» **Extract provided**:
How the BBC World Service migrated 31 million weekly readers to an isomorphic react app and improved page performance by up to 83%

The BBC World Service publishes news stories in over 40 languages globally. Stories are written by journalists around the world in their native language instead of using translations. World Service covers everything from local to global news and content is delivered in multiple formats, including text, video and audio.

As mentioned in Moving BBC Online to the cloud the frontend (and many backend services) powering the World Service websites were previously written mostly in PHP, hosted by BBC-owned data centres. Over the last couple of years, teams within BBC Online have been working tirelessly to migrate their services to the cloud and the BBC World Service has nearly completed this transition.

Over the past 12 months we’ve migrated our pages which are spread across 41 discrete sites from a legacy PHP monolith to a new React based application. This application is called Simorgh, an open source, isomorphic single page application developed by the World Service languages team.

What do we mean by Single page application and Isomorphic?

Single Page Application (SPA)

» **Short task 1**:
Count the lines in the listing below that contain the string "element", and reply with the number alone.

» **Data listing**:
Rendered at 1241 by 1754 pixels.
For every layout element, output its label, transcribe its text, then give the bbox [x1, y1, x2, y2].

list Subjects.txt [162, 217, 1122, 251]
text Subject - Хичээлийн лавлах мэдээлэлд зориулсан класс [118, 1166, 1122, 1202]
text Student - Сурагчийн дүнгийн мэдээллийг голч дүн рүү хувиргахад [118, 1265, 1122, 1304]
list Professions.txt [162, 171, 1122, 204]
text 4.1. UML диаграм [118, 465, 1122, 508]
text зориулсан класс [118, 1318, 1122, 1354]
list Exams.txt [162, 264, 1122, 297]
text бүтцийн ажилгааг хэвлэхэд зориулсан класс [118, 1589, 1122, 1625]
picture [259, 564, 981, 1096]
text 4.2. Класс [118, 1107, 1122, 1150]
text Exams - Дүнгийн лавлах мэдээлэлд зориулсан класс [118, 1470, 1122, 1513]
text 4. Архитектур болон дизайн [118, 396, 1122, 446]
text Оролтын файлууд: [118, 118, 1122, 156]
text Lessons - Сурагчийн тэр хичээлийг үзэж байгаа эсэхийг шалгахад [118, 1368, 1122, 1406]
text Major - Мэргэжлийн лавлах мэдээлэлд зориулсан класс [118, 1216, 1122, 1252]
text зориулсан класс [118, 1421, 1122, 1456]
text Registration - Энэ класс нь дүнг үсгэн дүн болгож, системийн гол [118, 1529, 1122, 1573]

* * *

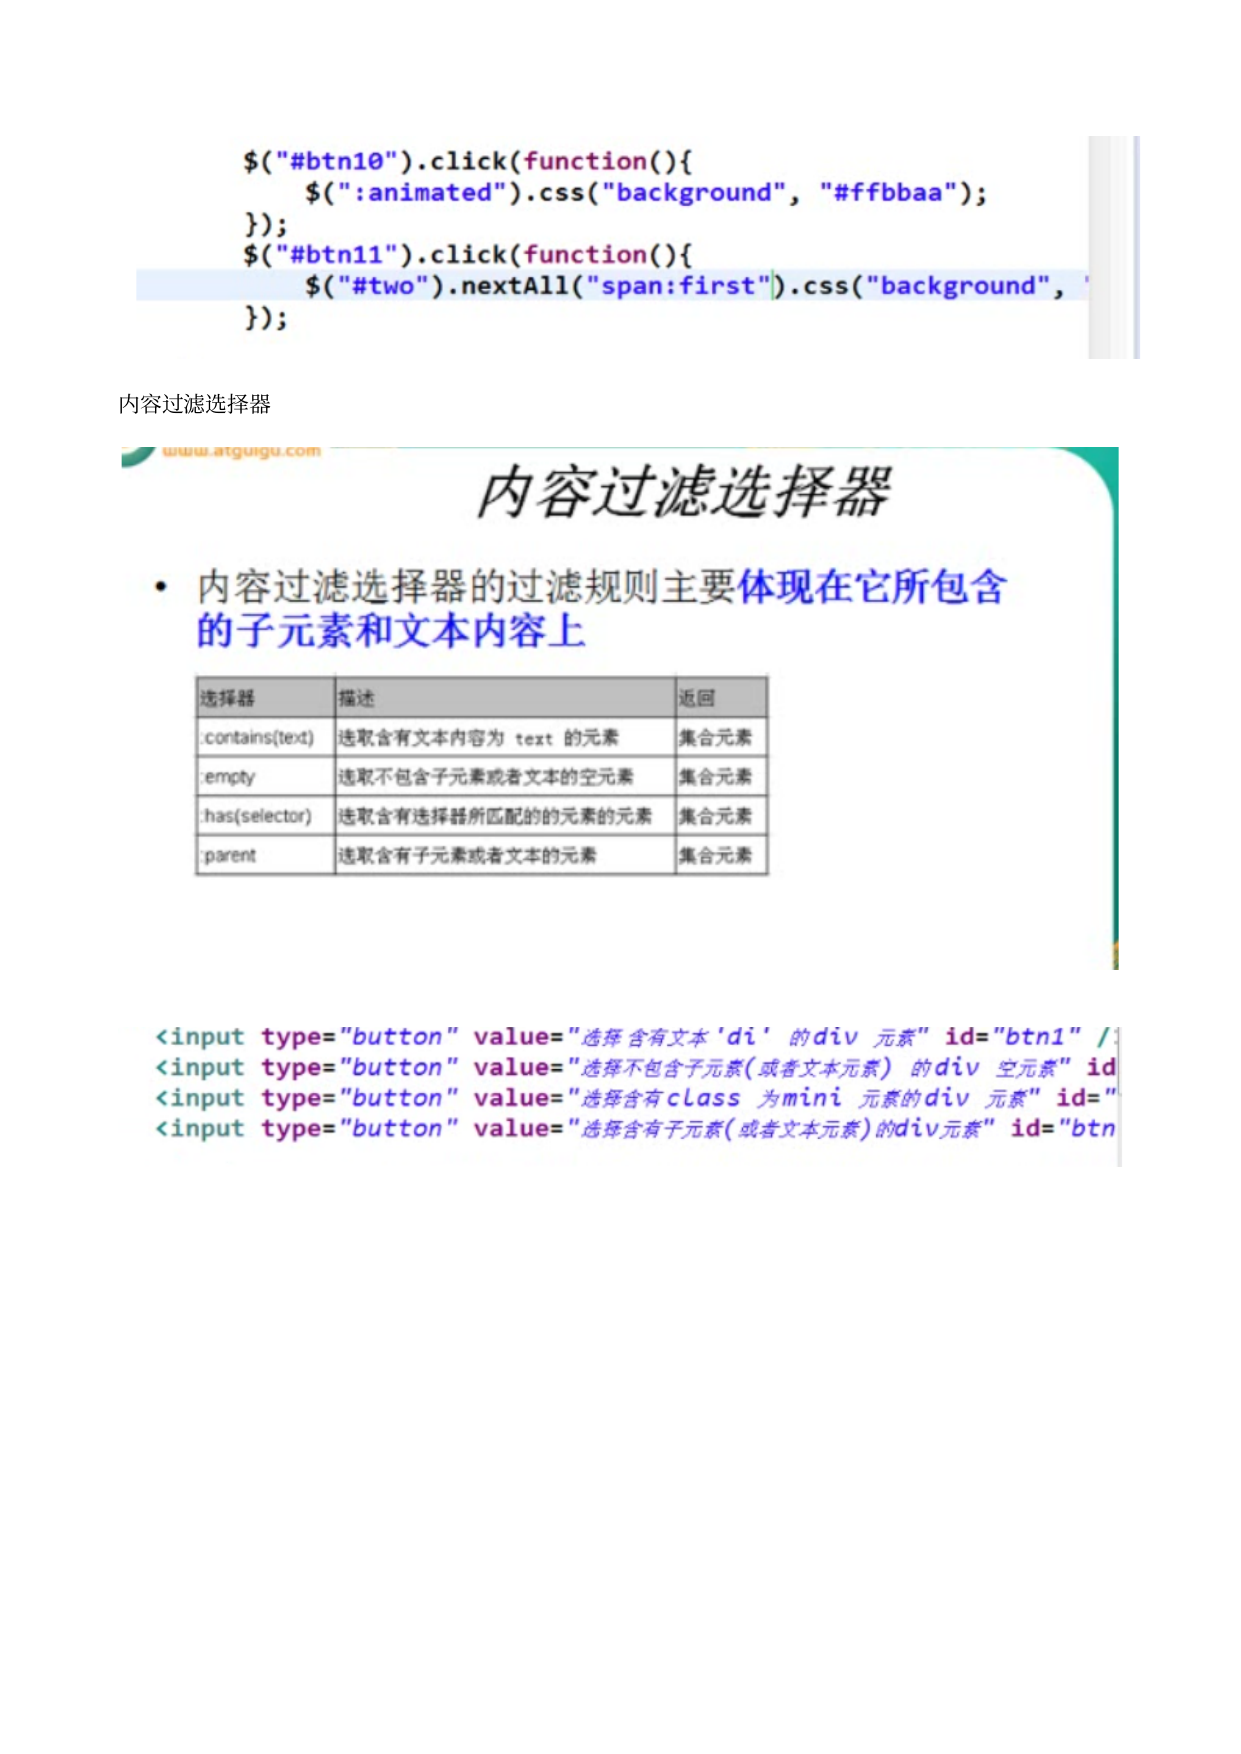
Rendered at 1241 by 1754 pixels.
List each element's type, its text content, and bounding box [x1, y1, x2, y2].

» **Short task 2**:
Quote the passage of the BBC World Service migration text above that opens with the words containing "As mentioned in" and closes with "Service languages team.".

» **Written response 1**:
2

» **Written response 2**:
As mentioned in Moving BBC Online to the cloud the frontend (and many backend services) powering the World Service websites were previously written mostly in PHP, hosted by BBC-owned data centres. Over the last couple of years, teams within BBC Online have been working tirelessly to migrate their services to the cloud and the BBC World Service has nearly completed this transition.

Over the past 12 months we’ve migrated our pages which are spread across 41 discrete sites from a legacy PHP monolith to a new React based application. This application is called Simorgh, an open source, isomorphic single page application developed by the World Service languages team.